For example, har gow is shrimp filling encased in a rice-based pleated wrapper. The wrapper if safe to eat, but the shrimp filling may contain traces of soy sauce. It varies from one restaurant to the next, so if you can’t establish clear communication with the servers or chefs then you may want to pass. But this and other similar looking dumplings can be okay to eat.

Congee is a safe bet. This is a delicious rice porridge and that is made with different foods added, from sea food, to bamboo shoots, to salted duck eggs. It’s traditionally made with white rice and cooked for several hours.
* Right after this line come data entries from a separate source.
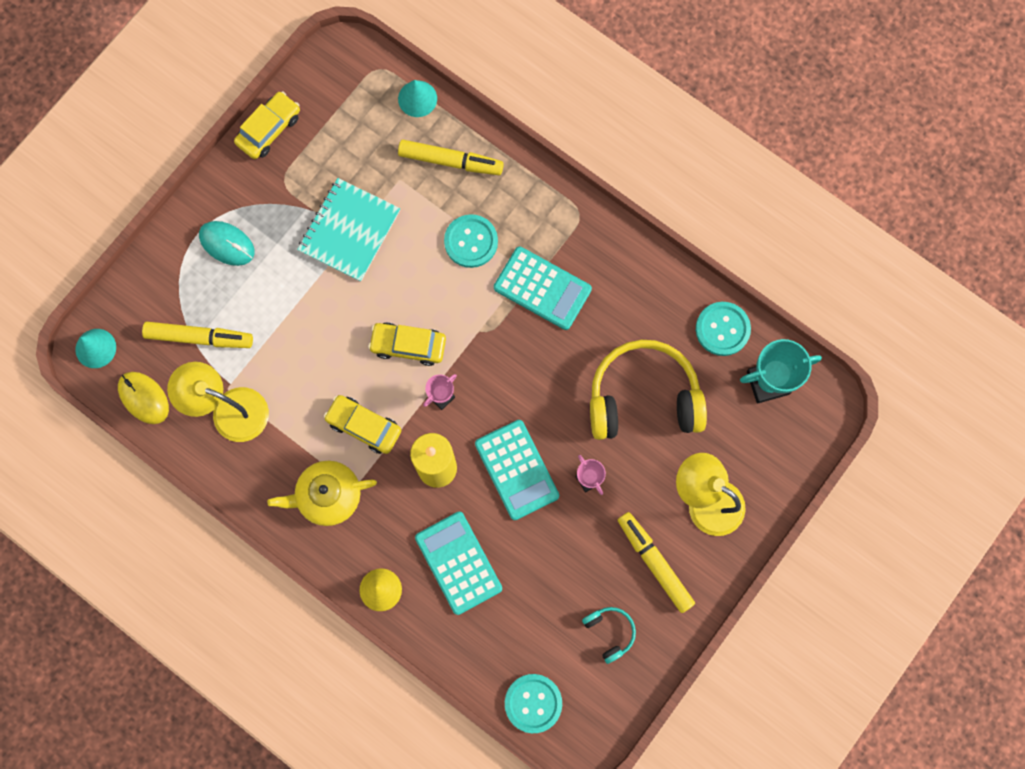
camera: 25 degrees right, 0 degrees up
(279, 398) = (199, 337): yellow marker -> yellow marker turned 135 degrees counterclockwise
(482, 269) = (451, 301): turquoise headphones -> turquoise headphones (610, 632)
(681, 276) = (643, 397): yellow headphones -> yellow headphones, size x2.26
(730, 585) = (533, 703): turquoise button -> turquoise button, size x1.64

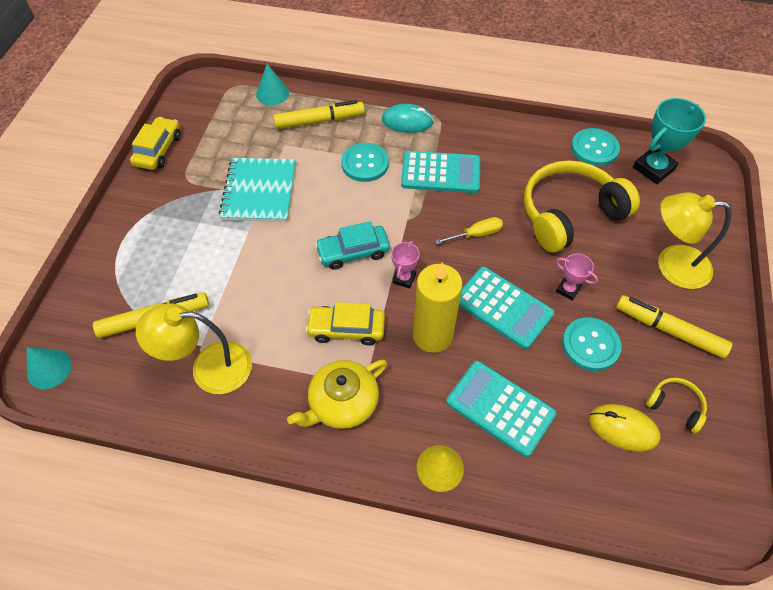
camera: 25 degrees left, 20 degrees down
(143, 398) = (115, 393): yellow mouse -> yellow mouse (623, 428)
(227, 244) = (153, 238): turquoise mouse -> turquoise mouse (407, 121)
(408, 345) = (353, 252): yellow car -> turquoise car
(533, 703) = (654, 508): turquoise button -> turquoise button (590, 345)
(536, 379) = (476, 234): none -> yellow screwdriver
(610, 632) = (675, 406): turquoise headphones -> yellow headphones

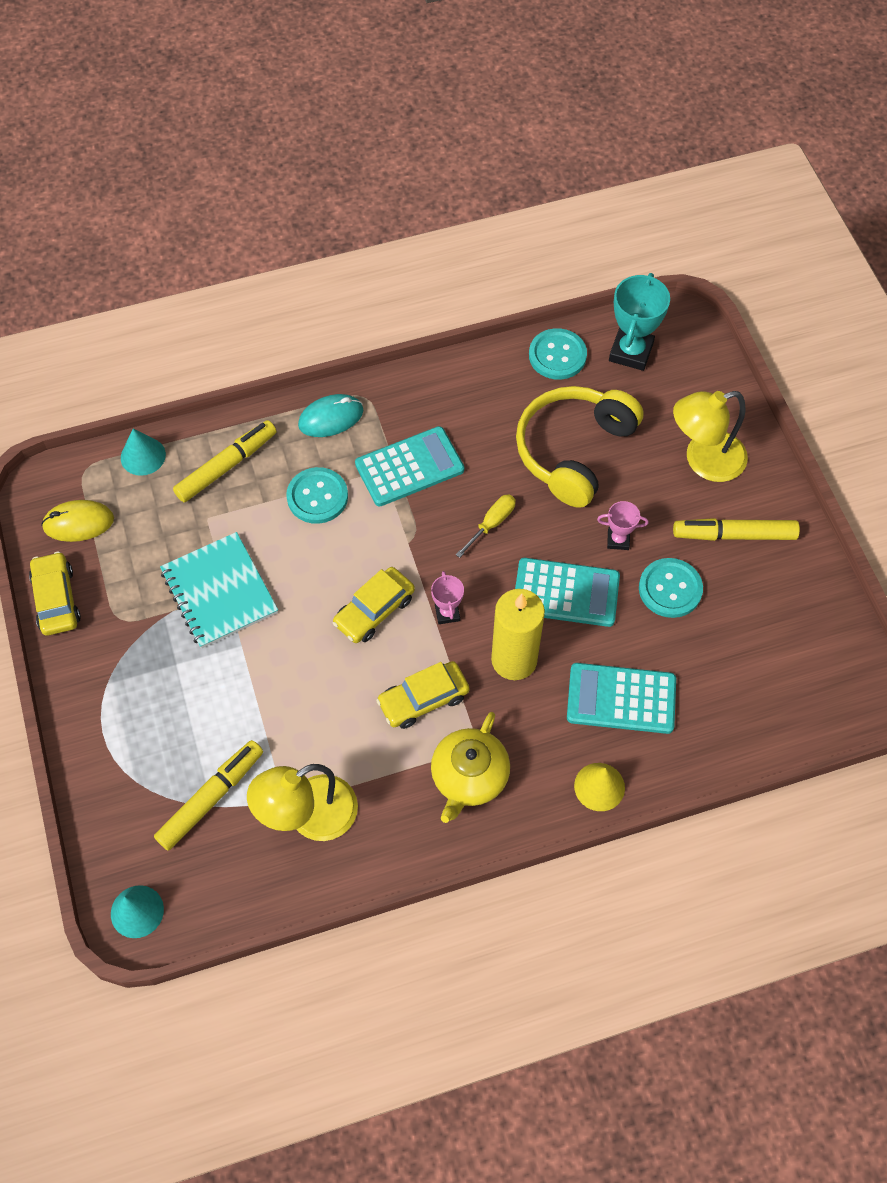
camera: 30 degrees left, 5 degrees up
(353, 252) = (374, 610): turquoise car -> yellow car
(623, 428) = (741, 658): yellow mouse -> yellow mouse (78, 523)
(675, 406) = (776, 610): yellow headphones -> none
There are also different kinds of “cakes” you can try. It’s not exactly a fluffy cake you get on your birthday. Really, they don’t resemble any sort of traditional cakes. These are savory cakes, usually containing pork and dried shrimp. They’re flat and rectangular in shape and can be made with daikon or taro. For added flavor, it can be eaten with the spicy oil found on your table with the other condiments.

And no meal is complete without dessert. There are assortments of sweets you can try. Sesame rolls are one thing you’ll see common in most dim sum restaurants. They’re gelatinous, thin sheets of sesame rolled up. Mango pudding is…well, it’s pretty much what its sounds like. It’s topped with a sweet helping of evaporated milk.

Well, it may be a challenge to eat at a Chinese restaurant when you’re trying to avoid wheat and soy sauce, but there are definitely still plenty of options. Most dim sum restaurants will take special orders off the dinner menus. There’s a lot of rice and rice noodles-based dishes that are free of wheat. This is also the best time to let them to know to use salt in place of soy sauce, since these are likely made to order. Dim sum, specifically the dumplings, are usually made before hand and cooked or steamed before they’re carted out.

So while dim sum is still a mystery to some, definitely give it a try.